◆ Excerpt to read
Cybercrime loss estimates about as reliable as piracy estimates - curthopkins
http://arstechnica.com/tech-policy/news/2012/04/study-shows-cybercrime-estimates-to-be-overblown.ars
======
jaylevitt
When I worked on a cybercrime startup idea in 2008-9, every single "cost of
cybercrime" calculation I found - even from government agencies - was based on
the same original, unsourced estimate from MarkMonitor, which sells various
brand protection services to IP holders (e.g. they'll watch eBay for
counterfeit auctions of Rolex watches). After a few years, MM was able to cite
the more "official" sources with a circular reference.

There's no financial incentive for anyone to say "nah, it's not that bad".

------
CLORO
While I concur that objectivity is important, I would not completely discredit
that there are severe economic concerns with cyber crime. I've seen first hand
vast amounts of intellectual property being obtained illegally through
coercion and manipulation of private and federal systems. Working in a
position to detect and prevent you'll find often that the victims are not
aware of their losses nor the secondary conditionals that drive associated
costs. Most cyber crime in't as clearly defined as say a list of credit cards
stolen from a services provider. These are the models you can somewhat
quantify a worse case estimate for. All that's required is that you tally up
the limits on all the cards and say the potential was for x amount of monetary
loss. Is the number a realistic answer or projection? Not really, often it's
way out of touch with reality, the question then becomes how do you define
realistic loses?

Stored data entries
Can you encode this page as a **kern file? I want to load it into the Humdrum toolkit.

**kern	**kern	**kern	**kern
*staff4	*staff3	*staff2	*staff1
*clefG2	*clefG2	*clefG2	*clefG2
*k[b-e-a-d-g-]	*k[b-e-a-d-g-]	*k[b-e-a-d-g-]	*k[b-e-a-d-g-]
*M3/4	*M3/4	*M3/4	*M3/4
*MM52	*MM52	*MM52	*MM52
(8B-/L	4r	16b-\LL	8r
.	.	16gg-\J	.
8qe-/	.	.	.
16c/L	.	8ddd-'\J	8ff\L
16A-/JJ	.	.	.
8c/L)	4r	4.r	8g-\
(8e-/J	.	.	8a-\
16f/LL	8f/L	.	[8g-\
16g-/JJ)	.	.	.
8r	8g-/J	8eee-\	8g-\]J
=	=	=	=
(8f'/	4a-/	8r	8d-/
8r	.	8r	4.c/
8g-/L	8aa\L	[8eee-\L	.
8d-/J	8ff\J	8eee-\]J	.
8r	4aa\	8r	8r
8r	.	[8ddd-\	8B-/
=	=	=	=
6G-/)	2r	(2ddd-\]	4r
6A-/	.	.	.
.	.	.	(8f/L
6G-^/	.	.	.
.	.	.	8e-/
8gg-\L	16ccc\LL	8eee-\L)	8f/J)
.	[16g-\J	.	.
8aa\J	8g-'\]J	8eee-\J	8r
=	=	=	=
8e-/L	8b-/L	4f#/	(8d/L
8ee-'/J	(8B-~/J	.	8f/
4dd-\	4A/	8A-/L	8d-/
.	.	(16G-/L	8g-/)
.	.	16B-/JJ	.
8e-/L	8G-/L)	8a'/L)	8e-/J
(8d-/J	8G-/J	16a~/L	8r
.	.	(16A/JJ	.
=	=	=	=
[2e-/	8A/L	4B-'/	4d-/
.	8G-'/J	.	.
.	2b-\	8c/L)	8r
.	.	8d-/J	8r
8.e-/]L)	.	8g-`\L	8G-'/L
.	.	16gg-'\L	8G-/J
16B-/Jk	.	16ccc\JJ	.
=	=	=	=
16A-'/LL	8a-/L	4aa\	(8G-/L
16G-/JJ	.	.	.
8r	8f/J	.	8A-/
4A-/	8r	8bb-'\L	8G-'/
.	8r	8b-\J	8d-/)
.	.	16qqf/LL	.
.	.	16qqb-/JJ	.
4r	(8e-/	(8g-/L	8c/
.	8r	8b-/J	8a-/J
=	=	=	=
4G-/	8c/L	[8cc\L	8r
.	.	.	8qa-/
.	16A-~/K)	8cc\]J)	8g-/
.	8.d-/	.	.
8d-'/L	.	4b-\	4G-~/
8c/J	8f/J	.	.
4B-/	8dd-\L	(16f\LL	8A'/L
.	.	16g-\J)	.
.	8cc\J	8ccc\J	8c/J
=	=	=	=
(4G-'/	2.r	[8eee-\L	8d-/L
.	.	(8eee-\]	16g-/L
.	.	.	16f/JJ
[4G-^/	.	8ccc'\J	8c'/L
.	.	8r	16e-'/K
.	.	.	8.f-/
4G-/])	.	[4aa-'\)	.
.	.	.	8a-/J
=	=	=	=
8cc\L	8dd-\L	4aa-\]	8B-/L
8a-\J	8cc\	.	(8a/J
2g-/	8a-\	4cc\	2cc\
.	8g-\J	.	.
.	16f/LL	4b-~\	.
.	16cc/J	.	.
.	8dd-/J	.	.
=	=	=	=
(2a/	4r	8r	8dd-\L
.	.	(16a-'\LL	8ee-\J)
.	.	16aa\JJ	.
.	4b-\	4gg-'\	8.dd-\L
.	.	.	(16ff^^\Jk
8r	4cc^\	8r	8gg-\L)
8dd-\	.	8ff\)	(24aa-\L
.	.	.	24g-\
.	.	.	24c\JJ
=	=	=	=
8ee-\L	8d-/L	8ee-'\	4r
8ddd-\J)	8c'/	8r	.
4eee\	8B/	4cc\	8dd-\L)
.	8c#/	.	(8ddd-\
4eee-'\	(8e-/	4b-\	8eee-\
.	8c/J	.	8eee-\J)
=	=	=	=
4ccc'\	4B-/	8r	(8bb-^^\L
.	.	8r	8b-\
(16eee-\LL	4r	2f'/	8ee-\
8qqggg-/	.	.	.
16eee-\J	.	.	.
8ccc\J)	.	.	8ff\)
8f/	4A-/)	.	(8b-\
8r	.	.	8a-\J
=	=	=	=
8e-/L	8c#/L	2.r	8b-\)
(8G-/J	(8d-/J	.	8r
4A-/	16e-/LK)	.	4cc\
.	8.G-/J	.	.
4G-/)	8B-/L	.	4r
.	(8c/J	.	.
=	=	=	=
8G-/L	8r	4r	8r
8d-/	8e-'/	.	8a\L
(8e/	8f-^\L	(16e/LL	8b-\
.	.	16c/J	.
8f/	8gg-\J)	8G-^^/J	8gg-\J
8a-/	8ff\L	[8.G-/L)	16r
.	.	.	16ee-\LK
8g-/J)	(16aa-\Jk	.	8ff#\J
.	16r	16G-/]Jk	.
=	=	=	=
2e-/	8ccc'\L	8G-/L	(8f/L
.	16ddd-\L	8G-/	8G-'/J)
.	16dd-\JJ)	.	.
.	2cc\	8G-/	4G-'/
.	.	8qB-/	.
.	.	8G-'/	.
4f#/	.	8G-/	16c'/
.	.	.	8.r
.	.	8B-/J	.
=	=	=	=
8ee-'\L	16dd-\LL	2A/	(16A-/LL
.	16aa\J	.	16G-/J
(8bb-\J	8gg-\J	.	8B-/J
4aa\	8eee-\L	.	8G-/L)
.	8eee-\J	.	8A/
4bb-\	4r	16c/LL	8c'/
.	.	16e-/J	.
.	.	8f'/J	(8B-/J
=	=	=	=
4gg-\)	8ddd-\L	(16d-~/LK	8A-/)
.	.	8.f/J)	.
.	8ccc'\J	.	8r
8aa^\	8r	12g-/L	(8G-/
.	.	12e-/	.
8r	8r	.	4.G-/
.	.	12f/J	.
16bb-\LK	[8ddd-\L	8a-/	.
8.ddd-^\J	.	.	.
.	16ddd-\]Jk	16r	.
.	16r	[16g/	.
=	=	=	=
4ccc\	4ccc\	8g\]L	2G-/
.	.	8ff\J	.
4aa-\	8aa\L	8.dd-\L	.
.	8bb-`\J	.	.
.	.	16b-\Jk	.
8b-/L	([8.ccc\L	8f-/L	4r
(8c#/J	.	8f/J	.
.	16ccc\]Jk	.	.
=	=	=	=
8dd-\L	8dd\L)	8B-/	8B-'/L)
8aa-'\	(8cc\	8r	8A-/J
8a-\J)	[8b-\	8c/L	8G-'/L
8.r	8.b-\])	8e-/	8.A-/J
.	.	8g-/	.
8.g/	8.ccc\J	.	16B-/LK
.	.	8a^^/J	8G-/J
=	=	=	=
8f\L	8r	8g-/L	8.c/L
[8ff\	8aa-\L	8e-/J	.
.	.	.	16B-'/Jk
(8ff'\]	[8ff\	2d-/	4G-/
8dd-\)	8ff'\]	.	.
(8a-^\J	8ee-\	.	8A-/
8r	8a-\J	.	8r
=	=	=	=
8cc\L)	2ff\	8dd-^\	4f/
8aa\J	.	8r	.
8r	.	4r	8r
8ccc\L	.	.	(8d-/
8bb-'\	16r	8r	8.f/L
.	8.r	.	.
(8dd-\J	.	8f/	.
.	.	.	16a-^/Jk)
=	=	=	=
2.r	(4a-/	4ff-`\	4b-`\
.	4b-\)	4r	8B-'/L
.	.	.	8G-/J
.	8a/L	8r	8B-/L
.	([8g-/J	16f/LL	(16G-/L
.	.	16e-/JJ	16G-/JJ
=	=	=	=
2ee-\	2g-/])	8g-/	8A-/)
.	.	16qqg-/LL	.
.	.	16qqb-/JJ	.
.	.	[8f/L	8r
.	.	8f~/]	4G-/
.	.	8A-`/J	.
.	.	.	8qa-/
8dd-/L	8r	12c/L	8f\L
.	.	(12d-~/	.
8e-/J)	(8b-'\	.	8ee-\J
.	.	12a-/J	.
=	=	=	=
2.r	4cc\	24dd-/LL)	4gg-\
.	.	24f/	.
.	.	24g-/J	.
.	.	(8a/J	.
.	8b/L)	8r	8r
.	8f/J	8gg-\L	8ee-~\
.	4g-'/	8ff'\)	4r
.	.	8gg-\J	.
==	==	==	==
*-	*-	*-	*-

◆ What the exercise asks
From the cybercrime loss thread, extract the passage starting with "Cybercrime loss estimates" and going on through "a circular reference.". Work only from the text of the cybercrime loss thread.

◆ Task output
Cybercrime loss estimates about as reliable as piracy estimates - curthopkins
http://arstechnica.com/tech-policy/news/2012/04/study-shows-cybercrime-estimates-to-be-overblown.ars
======
jaylevitt
When I worked on a cybercrime startup idea in 2008-9, every single "cost of
cybercrime" calculation I found - even from government agencies - was based on
the same original, unsourced estimate from MarkMonitor, which sells various
brand protection services to IP holders (e.g. they'll watch eBay for
counterfeit auctions of Rolex watches). After a few years, MM was able to cite
the more "official" sources with a circular reference.